Stated exercise. Copy the lines below word for word, starting at the first one and ending at the line that contains "text_box RusAge Previews/Full, Cosine", including both.

Input material.
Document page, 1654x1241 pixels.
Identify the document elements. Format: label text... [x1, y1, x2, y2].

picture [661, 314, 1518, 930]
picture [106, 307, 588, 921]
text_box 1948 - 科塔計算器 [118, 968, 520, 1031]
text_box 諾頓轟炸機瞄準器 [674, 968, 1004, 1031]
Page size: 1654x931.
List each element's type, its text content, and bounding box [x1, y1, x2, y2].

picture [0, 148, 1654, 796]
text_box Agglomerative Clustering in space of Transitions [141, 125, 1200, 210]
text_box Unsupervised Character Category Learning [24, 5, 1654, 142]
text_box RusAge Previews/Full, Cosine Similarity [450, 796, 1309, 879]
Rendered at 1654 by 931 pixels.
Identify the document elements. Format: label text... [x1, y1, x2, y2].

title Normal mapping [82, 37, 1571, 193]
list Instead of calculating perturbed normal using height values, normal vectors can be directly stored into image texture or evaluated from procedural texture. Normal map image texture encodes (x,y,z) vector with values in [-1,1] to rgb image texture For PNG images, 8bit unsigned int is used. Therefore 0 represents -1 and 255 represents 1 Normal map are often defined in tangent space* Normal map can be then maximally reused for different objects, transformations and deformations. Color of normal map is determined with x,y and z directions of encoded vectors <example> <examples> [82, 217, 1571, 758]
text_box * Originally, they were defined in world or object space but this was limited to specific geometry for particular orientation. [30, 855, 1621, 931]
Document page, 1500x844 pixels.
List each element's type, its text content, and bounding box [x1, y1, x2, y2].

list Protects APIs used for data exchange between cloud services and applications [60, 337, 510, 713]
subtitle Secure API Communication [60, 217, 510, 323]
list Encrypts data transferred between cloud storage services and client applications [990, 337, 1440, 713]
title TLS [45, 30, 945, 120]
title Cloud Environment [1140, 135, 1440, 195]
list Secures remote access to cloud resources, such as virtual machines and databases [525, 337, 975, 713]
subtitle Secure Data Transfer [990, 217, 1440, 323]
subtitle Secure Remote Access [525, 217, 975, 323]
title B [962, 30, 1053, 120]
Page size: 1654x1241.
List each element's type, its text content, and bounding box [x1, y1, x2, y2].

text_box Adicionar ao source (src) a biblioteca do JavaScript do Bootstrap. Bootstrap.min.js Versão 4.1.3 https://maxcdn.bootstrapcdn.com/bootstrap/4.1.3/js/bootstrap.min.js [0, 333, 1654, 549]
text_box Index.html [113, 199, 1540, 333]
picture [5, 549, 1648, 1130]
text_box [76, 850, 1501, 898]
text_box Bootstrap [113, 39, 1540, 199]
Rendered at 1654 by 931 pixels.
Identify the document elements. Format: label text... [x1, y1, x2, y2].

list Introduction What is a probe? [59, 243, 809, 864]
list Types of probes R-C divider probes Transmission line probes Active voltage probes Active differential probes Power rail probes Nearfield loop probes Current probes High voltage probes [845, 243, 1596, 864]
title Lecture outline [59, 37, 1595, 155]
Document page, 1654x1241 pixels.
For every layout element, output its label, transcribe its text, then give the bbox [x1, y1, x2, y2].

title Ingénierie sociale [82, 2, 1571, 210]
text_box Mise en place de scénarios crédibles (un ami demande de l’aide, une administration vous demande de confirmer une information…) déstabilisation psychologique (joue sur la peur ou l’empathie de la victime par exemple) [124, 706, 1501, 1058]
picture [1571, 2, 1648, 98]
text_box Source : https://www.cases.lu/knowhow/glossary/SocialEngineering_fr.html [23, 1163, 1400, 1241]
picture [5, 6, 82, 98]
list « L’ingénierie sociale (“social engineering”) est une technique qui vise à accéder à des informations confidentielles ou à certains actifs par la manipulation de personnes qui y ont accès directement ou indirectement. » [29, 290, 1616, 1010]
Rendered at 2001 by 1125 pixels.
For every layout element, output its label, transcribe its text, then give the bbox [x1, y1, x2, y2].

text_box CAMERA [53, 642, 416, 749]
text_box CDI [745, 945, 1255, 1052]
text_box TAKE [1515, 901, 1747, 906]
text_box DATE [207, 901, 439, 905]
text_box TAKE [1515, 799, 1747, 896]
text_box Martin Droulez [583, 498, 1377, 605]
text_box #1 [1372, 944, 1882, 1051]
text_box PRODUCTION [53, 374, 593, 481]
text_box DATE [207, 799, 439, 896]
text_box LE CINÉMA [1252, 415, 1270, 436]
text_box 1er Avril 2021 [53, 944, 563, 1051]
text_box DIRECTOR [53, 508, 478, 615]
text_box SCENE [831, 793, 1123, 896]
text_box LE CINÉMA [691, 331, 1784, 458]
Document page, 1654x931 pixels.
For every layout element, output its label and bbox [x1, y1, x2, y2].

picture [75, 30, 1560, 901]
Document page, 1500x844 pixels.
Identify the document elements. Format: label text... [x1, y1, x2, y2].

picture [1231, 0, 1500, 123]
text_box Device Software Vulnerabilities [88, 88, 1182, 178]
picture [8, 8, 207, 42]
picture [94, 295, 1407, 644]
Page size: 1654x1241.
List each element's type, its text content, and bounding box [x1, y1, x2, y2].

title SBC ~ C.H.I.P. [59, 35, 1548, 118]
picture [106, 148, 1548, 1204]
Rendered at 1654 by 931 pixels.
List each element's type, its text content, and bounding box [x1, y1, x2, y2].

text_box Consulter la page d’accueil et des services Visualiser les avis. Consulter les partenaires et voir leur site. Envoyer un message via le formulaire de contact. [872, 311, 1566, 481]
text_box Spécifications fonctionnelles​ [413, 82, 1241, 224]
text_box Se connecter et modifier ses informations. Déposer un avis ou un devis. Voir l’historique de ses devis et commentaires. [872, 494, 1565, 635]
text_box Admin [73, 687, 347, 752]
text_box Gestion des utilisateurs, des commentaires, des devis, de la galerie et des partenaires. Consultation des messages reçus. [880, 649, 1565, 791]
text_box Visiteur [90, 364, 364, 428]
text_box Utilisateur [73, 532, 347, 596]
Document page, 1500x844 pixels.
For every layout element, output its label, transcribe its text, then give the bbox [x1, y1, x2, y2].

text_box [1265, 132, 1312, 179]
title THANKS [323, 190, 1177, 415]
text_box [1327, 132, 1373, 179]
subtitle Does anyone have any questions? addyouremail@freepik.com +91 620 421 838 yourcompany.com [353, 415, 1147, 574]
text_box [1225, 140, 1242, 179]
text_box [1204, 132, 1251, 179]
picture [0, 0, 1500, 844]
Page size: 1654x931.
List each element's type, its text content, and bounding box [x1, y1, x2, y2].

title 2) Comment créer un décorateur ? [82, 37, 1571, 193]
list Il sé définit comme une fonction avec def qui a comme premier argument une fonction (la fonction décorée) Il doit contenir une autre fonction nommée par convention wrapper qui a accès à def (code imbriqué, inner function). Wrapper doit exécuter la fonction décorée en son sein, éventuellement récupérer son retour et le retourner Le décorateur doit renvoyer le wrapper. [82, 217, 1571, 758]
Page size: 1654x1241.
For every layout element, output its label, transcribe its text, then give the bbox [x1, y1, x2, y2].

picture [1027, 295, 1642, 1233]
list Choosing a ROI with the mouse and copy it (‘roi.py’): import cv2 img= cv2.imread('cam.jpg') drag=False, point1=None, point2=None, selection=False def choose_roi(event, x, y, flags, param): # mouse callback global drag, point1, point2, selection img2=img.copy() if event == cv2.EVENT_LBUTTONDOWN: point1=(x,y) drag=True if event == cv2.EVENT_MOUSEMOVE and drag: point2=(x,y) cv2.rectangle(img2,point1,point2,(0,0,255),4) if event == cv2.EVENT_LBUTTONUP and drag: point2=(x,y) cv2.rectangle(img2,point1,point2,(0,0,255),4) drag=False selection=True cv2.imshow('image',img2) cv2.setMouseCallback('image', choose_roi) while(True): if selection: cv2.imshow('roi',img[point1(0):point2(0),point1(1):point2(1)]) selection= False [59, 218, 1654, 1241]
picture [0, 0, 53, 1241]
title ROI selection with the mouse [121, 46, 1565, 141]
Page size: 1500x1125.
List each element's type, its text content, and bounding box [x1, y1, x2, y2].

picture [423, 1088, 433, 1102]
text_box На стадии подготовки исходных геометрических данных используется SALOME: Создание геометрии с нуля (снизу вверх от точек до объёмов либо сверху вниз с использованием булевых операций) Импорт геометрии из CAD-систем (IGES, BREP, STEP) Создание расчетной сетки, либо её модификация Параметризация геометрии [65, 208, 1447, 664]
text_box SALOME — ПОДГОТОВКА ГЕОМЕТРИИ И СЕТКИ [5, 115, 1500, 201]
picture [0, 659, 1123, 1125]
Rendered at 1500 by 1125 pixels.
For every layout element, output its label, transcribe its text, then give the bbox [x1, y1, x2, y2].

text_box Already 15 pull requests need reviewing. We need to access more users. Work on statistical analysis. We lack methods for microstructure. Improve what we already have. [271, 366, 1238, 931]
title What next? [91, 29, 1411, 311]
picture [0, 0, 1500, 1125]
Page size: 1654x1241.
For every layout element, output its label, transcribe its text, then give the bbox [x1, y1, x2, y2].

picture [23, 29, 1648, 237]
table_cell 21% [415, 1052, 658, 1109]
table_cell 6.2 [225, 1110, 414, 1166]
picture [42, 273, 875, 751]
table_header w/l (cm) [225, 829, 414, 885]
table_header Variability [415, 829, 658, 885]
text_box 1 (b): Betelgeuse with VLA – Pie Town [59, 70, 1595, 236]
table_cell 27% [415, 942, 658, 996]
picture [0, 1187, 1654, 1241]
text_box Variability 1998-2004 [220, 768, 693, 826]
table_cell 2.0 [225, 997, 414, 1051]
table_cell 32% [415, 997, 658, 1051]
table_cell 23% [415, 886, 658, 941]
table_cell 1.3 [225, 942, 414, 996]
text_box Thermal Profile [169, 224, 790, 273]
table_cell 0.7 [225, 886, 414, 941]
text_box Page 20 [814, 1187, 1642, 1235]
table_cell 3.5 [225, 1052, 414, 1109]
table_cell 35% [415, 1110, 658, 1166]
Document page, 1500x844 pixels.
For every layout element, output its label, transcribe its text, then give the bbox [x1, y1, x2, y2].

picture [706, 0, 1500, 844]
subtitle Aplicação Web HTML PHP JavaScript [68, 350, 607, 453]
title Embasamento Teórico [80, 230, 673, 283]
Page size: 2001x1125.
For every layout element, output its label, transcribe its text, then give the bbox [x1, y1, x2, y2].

Answer.
Document page, 1654x1241 pixels.
Identify the document elements. Format: label text... [x1, y1, x2, y2].

picture [661, 314, 1518, 930]
picture [106, 307, 588, 921]
text_box 1948 - 科塔計算器 [118, 968, 520, 1031]
text_box 諾頓轟炸機瞄準器 [674, 968, 1004, 1031]
Page size: 1654x931.
List each element's type, its text content, and bounding box [x1, y1, x2, y2].

picture [0, 148, 1654, 796]
text_box Agglomerative Clustering in space of Transitions [141, 125, 1200, 210]
text_box Unsupervised Character Category Learning [24, 5, 1654, 142]
text_box RusAge Previews/Full, Cosine Similarity [450, 796, 1309, 879]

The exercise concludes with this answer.